Let’s also be clear: These promises very often fall short. Achieving this kind of gold standard BLW is only even slightly possible if you can retain total control over your child’s feeding experience. If you have a child in daycare, a child with older siblings eating differently, a child fed by other caregivers, this all gets complicated fast. In this way, the pressure to BLW builds on the pressure to exclusively breastfeed: Both turn feeding children into work that only one person—the parent with breasts, the parent with the resources to research and execute BLW—can do. Both attach moral value to what should be practical and emotional decisions. And both devalue this parent’s labor by framing these approaches as “free,” or cheaper than purchasing formula and storebought baby food. But that’s only true if you decide that the time of the person doing this work is worthless.

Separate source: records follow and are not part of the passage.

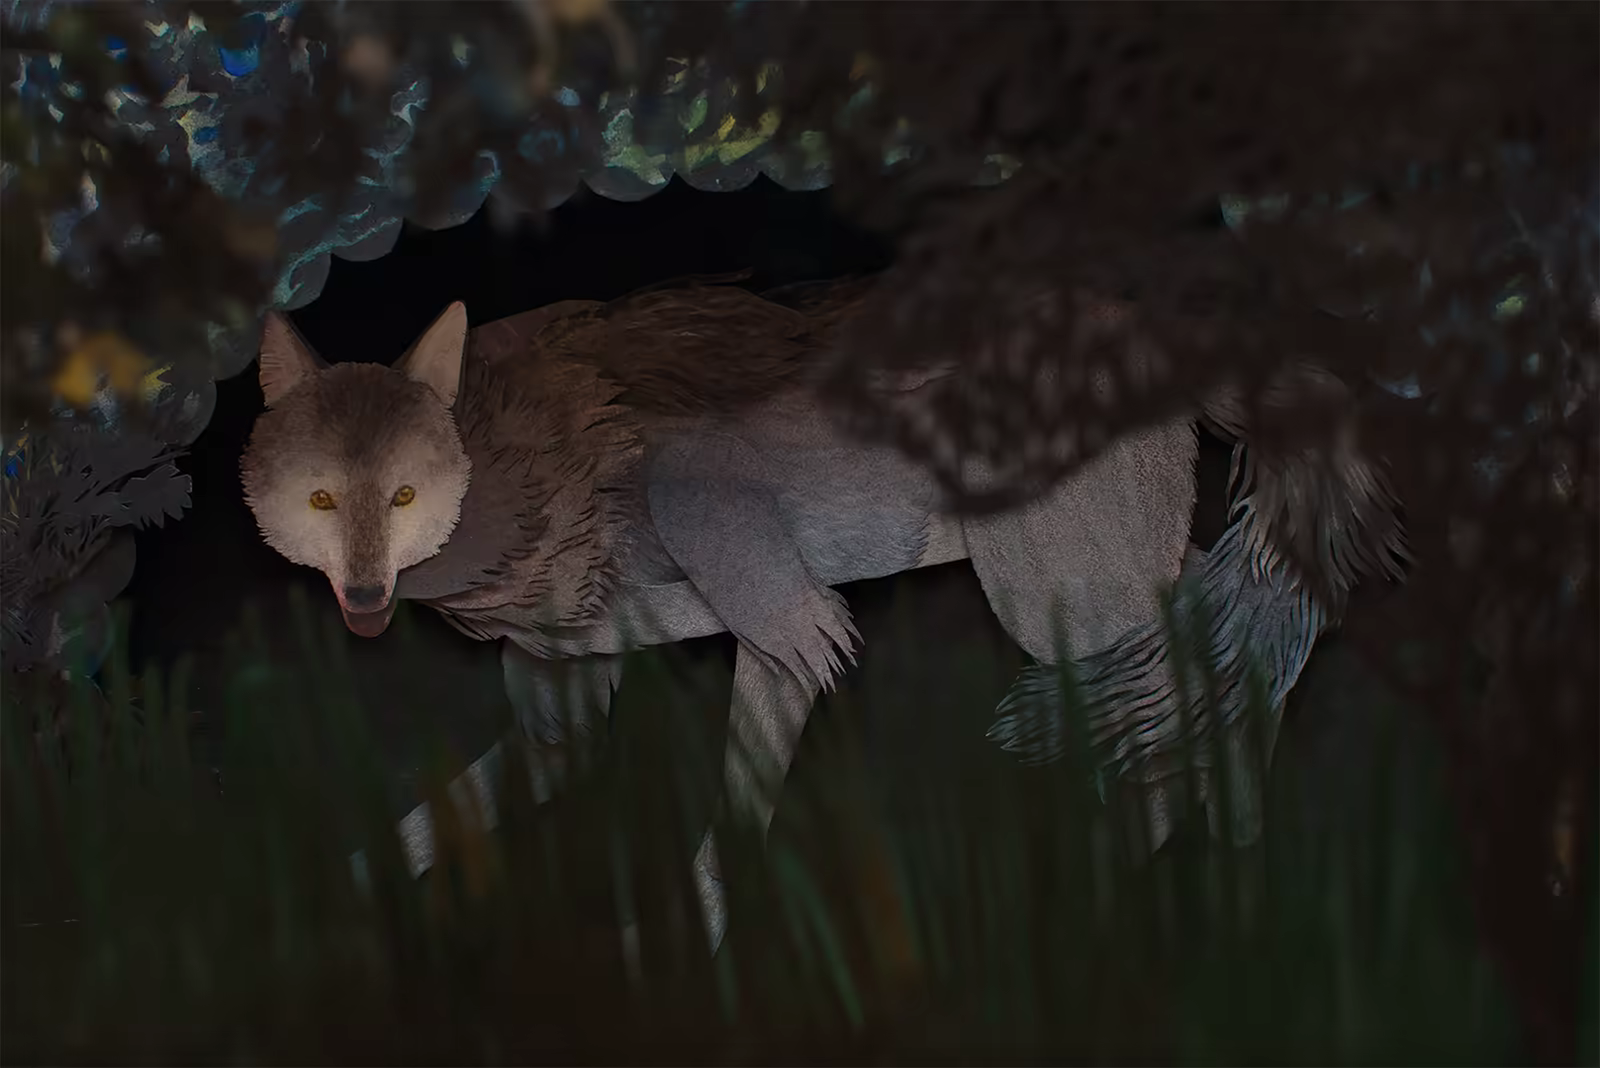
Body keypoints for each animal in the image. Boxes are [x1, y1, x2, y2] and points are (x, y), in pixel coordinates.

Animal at [241, 278, 1403, 946]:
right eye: (320, 497)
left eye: (402, 495)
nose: (362, 597)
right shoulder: (563, 705)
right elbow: (423, 828)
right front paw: (317, 920)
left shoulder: (781, 600)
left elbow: (732, 817)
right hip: (1117, 591)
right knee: (1239, 662)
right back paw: (1237, 878)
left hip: (1061, 609)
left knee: (1195, 695)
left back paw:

Does every social media account that promotes BLW entangle themselves with diet culture and the oppression of parents, especially mothers? Of course not. I appreciate the work of @feedinglittles and @yummytoddlerfood, both of which discuss BLW as an option that works for many, but not all, families, and are careful to pair it with lots of anti-diet messaging.
But I’d be wary of any account that frames BLW (or any other feeding strategy) as the one right way to do this incredibly difficult, time-consuming and personalized task. Letting my older child experiment with self-feeding was, ultimately, a crucial tool in helping her learn to eat by mouth. But so were storebought baby food pouches—those often maligned symbol of “bad food” and “lazy parenting”—because they were the first “meal” she could entirely, successfully, self-feed.
Q: How should I handle it when people congratulate me for being pregnant? Because I'm not. And… this happens to me all the time.
It happens to me all the time, too. And if I’m being honest, I have only once felt like I nailed my reply. So I’m going to start by telling you the story of Terrible Norm.
Terrible Norm is the guy we hired to fix our well when it broke in the middle of the pandemic, leaving us without running water for a week. All of the bigger well companies in our area were swamped to the point of not returning calls, but Terrible Norm called back and showed up. That is the only nice thing I have to say about him, because when I say “show up,” I mean he drove his car straight onto our lawn (overshooting the driveway by about ten feet and narrowly missing running over my then-three-year-old playing on the grass). Then he got out, scowled at me, and said, “Bun in the oven, huh?”